The UAE led the region with foreign capital net inflows of $680.4 million in May, rebounding from the previous month that saw the country follow a GCC-wide negative trend, stemming from escalating tensions in the Middle East and the challenging global economic climate, including higher interest rates.

In a turnaround from April’s net outflow of $48.6 million, the growth gave a boost to UAE’s year-to-date inflow chart with the country recording $1.67 billion in total foreign capital contributions, according to figures released by the Dubai-based management consultants and financial advisors Iridium.

Abu Dhabi took the lead in net foreign capital inflows with $686 million recorded in May, up from -$19 million in April, while Dubai maintained its net outflows of -$30 million from the previous month.

In year-to-date figures, Abu Dhabi maintained its pole position with $1.344 billion in net inflows, with Dubai coming in second in the region at $323 million.

Saudi Arabia followed behind Dubai with $224 million in net inflows year-to-date, reflecting its resilience despite intermittent outflows, the report said.

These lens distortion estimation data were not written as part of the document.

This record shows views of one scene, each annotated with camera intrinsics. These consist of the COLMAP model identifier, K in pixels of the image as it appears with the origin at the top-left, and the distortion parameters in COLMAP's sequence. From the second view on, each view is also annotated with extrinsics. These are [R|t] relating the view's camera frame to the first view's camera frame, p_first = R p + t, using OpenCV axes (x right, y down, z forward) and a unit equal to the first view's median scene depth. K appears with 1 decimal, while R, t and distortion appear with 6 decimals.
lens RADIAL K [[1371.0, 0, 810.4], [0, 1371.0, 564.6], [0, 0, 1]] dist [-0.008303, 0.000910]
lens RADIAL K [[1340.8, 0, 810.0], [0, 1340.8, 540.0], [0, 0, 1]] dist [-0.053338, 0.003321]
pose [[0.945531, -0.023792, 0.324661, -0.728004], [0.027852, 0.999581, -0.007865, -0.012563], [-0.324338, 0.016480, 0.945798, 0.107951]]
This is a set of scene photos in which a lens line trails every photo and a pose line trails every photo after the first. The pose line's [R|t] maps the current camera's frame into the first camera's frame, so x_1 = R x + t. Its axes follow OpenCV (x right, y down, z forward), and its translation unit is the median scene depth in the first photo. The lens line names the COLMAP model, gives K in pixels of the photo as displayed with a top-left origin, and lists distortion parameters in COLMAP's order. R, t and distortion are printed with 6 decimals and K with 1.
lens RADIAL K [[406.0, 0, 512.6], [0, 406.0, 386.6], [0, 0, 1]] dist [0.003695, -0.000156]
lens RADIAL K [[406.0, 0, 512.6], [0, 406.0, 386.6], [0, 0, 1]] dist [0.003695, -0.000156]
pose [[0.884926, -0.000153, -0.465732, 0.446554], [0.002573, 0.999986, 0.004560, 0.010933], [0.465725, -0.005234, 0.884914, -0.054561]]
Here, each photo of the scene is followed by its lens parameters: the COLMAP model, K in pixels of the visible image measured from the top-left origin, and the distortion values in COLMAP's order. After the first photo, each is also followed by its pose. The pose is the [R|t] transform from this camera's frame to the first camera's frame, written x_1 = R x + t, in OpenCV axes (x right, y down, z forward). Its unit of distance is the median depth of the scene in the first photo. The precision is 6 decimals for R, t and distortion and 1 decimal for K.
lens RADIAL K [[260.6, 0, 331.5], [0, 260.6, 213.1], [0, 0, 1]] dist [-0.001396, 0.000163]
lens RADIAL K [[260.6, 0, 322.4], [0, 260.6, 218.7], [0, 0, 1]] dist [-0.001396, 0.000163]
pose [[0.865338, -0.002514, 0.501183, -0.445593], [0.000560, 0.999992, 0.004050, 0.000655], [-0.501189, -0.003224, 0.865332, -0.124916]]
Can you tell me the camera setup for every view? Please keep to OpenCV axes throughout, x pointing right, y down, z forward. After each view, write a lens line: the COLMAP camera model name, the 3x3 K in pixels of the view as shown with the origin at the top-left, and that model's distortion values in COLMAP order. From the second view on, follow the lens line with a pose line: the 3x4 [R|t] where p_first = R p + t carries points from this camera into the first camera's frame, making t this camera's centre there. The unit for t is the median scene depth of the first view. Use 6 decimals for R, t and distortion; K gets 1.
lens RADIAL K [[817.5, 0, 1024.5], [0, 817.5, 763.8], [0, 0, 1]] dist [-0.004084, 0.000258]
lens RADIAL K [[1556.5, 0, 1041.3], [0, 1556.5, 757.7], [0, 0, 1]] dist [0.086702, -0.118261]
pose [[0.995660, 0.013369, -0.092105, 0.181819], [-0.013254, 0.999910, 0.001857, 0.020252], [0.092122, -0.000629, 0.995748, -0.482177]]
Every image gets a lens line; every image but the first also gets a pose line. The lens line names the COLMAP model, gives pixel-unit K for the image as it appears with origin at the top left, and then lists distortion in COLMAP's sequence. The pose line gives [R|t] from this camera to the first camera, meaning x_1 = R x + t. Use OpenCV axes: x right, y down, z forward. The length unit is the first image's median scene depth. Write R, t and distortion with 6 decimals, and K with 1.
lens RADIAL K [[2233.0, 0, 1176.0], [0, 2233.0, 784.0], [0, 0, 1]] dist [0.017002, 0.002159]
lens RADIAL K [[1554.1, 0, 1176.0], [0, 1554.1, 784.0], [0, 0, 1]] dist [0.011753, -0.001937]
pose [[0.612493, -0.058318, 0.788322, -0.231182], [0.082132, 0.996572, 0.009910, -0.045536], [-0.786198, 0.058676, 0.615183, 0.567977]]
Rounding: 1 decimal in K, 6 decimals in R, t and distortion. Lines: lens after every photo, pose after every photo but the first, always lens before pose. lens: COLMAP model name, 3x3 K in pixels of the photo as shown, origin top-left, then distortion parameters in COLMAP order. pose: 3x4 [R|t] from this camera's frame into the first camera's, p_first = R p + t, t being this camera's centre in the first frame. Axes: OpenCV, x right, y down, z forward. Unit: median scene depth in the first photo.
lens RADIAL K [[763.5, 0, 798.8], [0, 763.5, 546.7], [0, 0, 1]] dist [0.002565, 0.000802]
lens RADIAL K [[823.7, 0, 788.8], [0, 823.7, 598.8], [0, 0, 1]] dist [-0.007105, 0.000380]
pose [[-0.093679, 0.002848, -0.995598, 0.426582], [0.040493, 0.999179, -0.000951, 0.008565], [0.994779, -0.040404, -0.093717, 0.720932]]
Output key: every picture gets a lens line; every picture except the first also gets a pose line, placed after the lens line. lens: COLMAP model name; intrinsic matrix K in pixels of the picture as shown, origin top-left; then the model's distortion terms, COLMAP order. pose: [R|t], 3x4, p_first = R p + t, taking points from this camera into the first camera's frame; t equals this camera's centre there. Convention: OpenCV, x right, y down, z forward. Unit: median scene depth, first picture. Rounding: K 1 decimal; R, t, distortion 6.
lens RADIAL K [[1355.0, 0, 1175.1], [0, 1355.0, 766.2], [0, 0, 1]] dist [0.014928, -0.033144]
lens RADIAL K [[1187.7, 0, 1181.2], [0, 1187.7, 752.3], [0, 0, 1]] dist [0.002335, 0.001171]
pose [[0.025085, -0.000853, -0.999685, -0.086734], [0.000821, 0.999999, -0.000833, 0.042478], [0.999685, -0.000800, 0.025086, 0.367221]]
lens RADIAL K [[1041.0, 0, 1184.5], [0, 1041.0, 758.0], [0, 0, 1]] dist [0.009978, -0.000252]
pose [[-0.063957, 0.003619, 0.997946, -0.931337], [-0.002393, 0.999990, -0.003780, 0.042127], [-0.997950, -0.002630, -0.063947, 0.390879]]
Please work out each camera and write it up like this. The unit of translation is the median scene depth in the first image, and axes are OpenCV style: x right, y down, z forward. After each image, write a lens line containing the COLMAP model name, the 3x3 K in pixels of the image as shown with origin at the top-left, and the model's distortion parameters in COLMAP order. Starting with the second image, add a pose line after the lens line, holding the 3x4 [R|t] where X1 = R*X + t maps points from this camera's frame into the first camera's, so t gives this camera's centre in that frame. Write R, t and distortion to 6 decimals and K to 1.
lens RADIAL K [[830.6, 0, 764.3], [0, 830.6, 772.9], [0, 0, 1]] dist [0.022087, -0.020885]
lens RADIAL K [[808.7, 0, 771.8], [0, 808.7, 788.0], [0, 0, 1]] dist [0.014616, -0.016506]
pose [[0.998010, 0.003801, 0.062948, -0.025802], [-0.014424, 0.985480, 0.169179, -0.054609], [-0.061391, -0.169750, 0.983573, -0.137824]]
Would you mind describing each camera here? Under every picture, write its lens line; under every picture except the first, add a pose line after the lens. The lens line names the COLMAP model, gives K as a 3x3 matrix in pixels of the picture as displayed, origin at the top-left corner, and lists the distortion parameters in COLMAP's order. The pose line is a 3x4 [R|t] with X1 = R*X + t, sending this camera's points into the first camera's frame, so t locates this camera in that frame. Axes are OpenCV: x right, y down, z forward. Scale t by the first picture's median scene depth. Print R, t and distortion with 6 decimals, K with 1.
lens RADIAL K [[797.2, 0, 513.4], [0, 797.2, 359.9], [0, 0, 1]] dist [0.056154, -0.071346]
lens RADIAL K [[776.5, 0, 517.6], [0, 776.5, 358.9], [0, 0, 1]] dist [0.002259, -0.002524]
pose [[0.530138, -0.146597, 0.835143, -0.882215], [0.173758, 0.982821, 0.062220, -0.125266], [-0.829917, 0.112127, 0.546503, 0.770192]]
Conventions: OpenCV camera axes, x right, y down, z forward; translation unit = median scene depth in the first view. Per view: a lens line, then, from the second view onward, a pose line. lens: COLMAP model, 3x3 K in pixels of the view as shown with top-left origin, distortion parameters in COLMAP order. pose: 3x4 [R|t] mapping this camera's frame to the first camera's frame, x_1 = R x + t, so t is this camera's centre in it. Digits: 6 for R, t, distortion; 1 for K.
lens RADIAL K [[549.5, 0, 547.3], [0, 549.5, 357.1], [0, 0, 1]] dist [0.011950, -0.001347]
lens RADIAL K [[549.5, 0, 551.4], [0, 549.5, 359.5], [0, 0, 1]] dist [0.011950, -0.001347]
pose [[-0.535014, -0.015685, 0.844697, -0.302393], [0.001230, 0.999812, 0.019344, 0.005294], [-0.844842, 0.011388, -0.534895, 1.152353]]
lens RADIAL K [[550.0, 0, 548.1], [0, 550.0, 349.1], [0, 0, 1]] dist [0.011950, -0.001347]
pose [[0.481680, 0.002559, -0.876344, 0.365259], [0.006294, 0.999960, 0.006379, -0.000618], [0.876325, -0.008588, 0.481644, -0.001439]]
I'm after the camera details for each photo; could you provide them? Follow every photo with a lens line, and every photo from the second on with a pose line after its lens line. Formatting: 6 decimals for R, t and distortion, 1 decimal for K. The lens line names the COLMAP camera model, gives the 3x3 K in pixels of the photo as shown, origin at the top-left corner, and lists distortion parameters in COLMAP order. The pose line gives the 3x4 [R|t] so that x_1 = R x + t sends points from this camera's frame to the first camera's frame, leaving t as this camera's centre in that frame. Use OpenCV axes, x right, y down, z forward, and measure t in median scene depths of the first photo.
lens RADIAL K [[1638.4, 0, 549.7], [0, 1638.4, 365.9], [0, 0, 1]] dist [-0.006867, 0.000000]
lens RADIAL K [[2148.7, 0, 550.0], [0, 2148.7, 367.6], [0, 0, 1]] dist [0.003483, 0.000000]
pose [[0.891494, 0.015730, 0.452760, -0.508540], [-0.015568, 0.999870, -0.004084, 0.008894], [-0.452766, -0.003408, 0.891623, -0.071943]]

In contrast, Kuwait and Qatar had mixed performances, with Kuwait posting net inflows of $190 million, while Qatar experienced net outflows amounting to -$125 million.

In May 2024, the GCC equity markets recorded a positive trend in foreign capital flows, with a net inflow of $616.7 million. The four GCC Emerging Markets combined (Kuwait, Qatar, Saudi Arabia, and the UAE), recorded a higher net inflow of $636.2 million.

Last month, Iridium stated GCC equity markets have shown significant volatility in foreign capital flows over the previous three quarters due to geopolitical instability. After observing major inflows in mid-2023, the markets encountered steep outflows in subsequent months, especially in October, following the onset of the Israel-Gaza war, with December 2023 recording Israel’s push into Gaza and again in April when ceasefire talks failed.